Tuesday, May 28, 2013

The Top 5 Disruptions In Digital Media

 
Earlier this week, at John Battelle’s CM Summit during Internet Week in New York, I had the chance to lead a conversation about the most significant disruptive shifts currently taking place across the digital media landscape.
We are all simultaneously creating, being disrupted by and exploiting an incredible array of changes in the way our digital world works. While these shifts can sometimes seem overwhelming because they are proliferating and accelerating so fast, their broad themes can be simplified to help us understand their underlying meaning.
As I outlined this week, here are five of the most significant shifts currently taking place in the industry. As is the nature of disruptive innovation, each of these shifts simultaneously generates major challenges as well as massive opportunities:

1. Multi-Screen Proliferation

In many ways, 2012 was the year of mobile. Mobile reached a tipping point in terms of time spent, its connection to commerce, its redefinition of content consumption and entertainment and many other foundational applications.
Now that reality has already begun accelerating beyond just mobile to multi-screen. As consumers, we have become both sequential and simultaneous users of all the devices we own. The notion of one unified device is waning because we are beginning to understand that different devices work well in different situations: high-speed utility tasks vs. entertainment, geo-specific vs. not, productivity at work vs. social engagement. These situations in turn create flow across screens. For example, two thirds of us now start shopping on one device and finish on another.
This new reality and its incredible pace is forcing every sector of the digital economy – ecommerce, publishing, entertainment, gaming and advertising – to rethink how it provides the right environment and screen-specific experiences to its customers while retaining continuity of overall user and brand experiences across those screens.

2. Advertising Precision

During most of the history of advertising, companies have primarily focused on marketing to larger, more general audiences. The biggest exception had been direct mail, but nearly all the other large scale mediums – print, radio, TV and much of digital advertising – have been focused on addressing larger scale groups of people. But now we are able to advertise to increasingly specific audiences, based on a myriad factors relating to user behavior and intent. To give a specific example of the extent of the shift, print magazine publishers were typically able to give advertisers only a handful of targeting parameters – their readers would live here, earn this much, and be from this demographic. Today, magazines’ digital divisions can provide advertisers with thousands of targeting parameters to apply to their digital campaigns.
These changes are driving a sea change in how digital businesses shape, cultivate and package their audiences and how advertisers and agencies craft and execute their marketing campaigns.
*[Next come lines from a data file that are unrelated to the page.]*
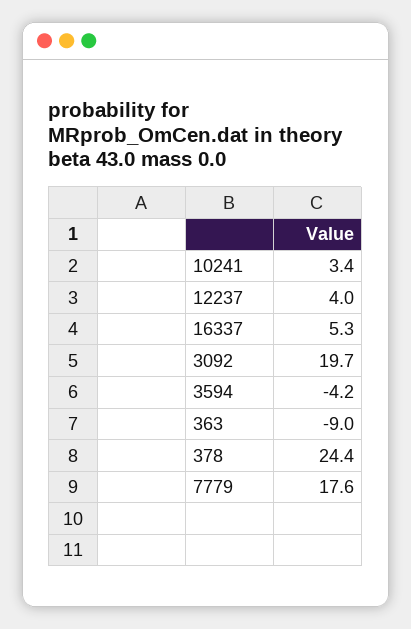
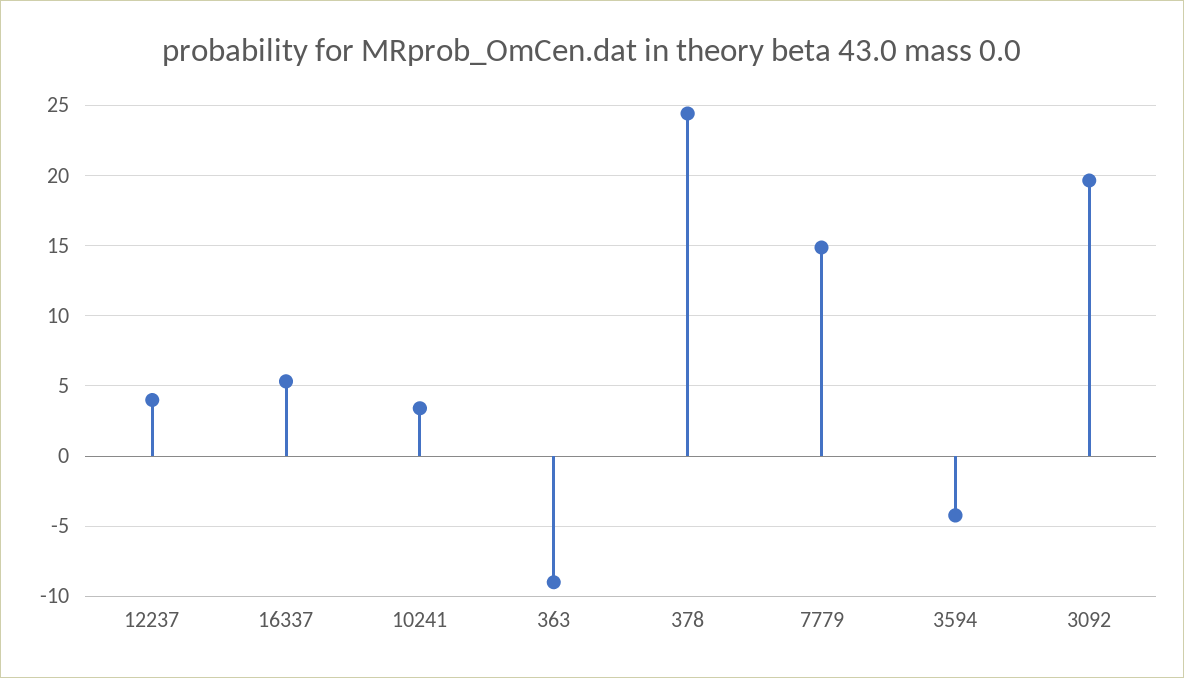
  {
    "10241": 3.4,
    "12237": 4,
    "16337": 5.3,
    "3092": 19.7,
    "3594": -4.2,
    "363": -9,
    "378": 24.4,
-   "7779": 17.6
+   "7779": 15
  }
3. Accelerating Automation

Writing in WIRED, Kevin Kelly estimated that by the end of this century 70% of today’s occupations will be replaced by automation. While the end of the century is still a good way off, we are seeing automation accelerating in the underpinnings of how the digital world operates. Much of this is driven by necessity, for example there is obviously no way to process Big Data manually. But it’s also caused by a drive towards efficiency that creates more economic value. Almost every industry passes through successive waves of automation as the lower value, more mechanistic activities are identified, standardized and then ultimately automated so people can focus their time on higher value activities. The shift to automated trading in the stock market or the transition of booking travel to automated systems are great examples. Similarly, we’re seeing the world of digital media and advertising become increasingly automated and while there’s still a surprising amount of manual labor involved, we should expect the rate of automation to accelerate.

4. Interruptive to Native

If we step back, we realize that most advertising tries to command our attention: the TV program stops and the ad takes over the screen. But with so much more control and choice over media consumption moving into the hands of consumers, it is becoming more important for advertising to earn our attention. Now while the word “native” is relatively new in this context, the central idea that marketing messages could be much more in-tune with digital content is not. Within digital it started first in paid search where the ads are in-stream and are visually represented in a very integrated, consistent way with the content (search results in this case). What is newer is that consumer choice and power is now driving an even broader shift towards a less disruptive, more integrated or “native” experience, that digital media businesses have to master. A topical case in point is how Yahoo! is planning to tackle monetizing Tumblr in a sustainable way that makes sense and is acceptable to the Tumblr community of users.

5. Static to Real-Time

Finally, we’re seeing a pronounced shift to a real-time world within digital – and increasingly beyond pure digital. Within the world of display advertising, the RTB (Real-Time Bidding) exchange space has grown as fast as paid search did in its first few years, catapulting from zero in 2009 to an estimated $14 billion industry worldwide in 2016. And real-time is just getting started as it fuses with Big Data and automation to extend into an array of the foundational technologies that underpin the digital ecosystem, including areas like analytics, instantaneous CRM and ecommerce.
What do you see as the most important disruptions right now? Do you think I’m under-estimating or over-stating?
Hope everyone’s had a productive and happy Internet Week!